Texto:
Diante da falta de esperança, eis que a pulsão de vida se
impôs e trouxe tudo novamente aos trilhos. Mesmo que sejam trilhos novos,
caminhos muito diferentes para mim, a fé colocou minha locomotiva novamente em
movimento. Dessa vez, com a caldeira mais fria, com menos chance de explosão e maior aceitação da vida como ela é.
Passado e futuro viabilizados, foi a vez de organizar o
presente. Lidar com a nova situação que se apresenta nesse momento, dentro de
casa, na vida que se vive no exato instante em que os acontecimentos se fazem realidade. E foi diante de 150 mil pessoas que os Titãs me disseram: não se
importe tanto com os problemas pequenos da vida, você pode (e vai) se arrepender um dia. Então,
o cotidiano ficou mais leve, menos tenso, mais prazeroso.

Detalhes do problema: Reproduza integralmente o texto acima, sem nenhuma alteração.

Registros de dados salvos:
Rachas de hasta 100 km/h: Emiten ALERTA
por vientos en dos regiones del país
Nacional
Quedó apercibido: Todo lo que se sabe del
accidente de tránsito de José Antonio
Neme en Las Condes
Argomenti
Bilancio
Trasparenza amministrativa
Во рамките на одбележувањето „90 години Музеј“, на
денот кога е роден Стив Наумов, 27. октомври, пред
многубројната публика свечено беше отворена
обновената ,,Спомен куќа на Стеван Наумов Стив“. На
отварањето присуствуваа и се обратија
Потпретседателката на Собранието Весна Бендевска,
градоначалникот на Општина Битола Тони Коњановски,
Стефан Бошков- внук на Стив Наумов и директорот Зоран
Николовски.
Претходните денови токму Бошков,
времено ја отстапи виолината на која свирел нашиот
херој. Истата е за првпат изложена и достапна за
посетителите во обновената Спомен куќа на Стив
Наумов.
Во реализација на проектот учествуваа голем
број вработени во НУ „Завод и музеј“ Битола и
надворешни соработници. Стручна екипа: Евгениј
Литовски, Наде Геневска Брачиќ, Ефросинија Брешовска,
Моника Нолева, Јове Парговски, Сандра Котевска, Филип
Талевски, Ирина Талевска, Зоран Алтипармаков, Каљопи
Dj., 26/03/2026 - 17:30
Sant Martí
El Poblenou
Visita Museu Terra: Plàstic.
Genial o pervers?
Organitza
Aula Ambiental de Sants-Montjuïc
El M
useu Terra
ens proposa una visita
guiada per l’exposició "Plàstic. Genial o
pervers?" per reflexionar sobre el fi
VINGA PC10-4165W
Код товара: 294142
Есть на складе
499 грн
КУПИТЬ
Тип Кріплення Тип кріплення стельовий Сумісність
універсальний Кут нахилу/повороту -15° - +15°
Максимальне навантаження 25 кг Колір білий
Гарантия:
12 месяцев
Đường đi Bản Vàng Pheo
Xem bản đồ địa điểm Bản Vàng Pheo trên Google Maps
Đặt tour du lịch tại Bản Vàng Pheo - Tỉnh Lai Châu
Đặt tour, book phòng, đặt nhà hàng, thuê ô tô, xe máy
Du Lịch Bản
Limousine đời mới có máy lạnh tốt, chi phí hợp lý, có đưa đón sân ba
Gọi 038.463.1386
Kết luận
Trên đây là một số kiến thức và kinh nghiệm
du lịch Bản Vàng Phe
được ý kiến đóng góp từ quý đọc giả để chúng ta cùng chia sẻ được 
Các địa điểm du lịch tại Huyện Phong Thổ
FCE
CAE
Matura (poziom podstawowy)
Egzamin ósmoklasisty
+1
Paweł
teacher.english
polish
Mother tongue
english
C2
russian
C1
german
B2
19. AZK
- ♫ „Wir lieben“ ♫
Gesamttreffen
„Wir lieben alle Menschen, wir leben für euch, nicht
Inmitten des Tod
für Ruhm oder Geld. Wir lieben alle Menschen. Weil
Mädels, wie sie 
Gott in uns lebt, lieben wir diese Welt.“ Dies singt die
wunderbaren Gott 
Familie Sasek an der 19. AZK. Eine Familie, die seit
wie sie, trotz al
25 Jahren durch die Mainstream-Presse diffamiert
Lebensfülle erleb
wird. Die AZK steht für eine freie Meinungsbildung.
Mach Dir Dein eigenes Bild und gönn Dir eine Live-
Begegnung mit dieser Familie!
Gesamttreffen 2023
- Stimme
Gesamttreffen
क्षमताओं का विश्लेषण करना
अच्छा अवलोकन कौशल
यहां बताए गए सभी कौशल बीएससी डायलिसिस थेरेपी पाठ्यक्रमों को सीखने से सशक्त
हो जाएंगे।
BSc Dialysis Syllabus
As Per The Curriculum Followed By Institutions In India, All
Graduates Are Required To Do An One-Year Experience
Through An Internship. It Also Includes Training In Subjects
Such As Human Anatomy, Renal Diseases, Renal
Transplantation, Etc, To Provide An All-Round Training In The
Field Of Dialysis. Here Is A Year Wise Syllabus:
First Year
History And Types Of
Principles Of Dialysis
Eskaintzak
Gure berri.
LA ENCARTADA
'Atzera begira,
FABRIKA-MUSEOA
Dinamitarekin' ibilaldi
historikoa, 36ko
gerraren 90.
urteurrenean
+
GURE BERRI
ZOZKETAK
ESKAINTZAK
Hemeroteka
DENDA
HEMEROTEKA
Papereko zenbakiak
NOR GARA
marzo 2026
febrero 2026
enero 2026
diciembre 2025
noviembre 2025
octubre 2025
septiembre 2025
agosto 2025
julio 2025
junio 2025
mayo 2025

Seção de resposta:
Diante da falta de esperança, eis que a pulsão de vida se
impôs e trouxe tudo novamente aos trilhos. Mesmo que sejam trilhos novos,
caminhos muito diferentes para mim, a fé colocou minha locomotiva novamente em
movimento. Dessa vez, com a caldeira mais fria, com menos chance de explosão e maior aceitação da vida como ela é.
Passado e futuro viabilizados, foi a vez de organizar o
presente. Lidar com a nova situação que se apresenta nesse momento, dentro de
casa, na vida que se vive no exato instante em que os acontecimentos se fazem realidade. E foi diante de 150 mil pessoas que os Titãs me disseram: não se
importe tanto com os problemas pequenos da vida, você pode (e vai) se arrepender um dia. Então,
o cotidiano ficou mais leve, menos tenso, mais prazeroso.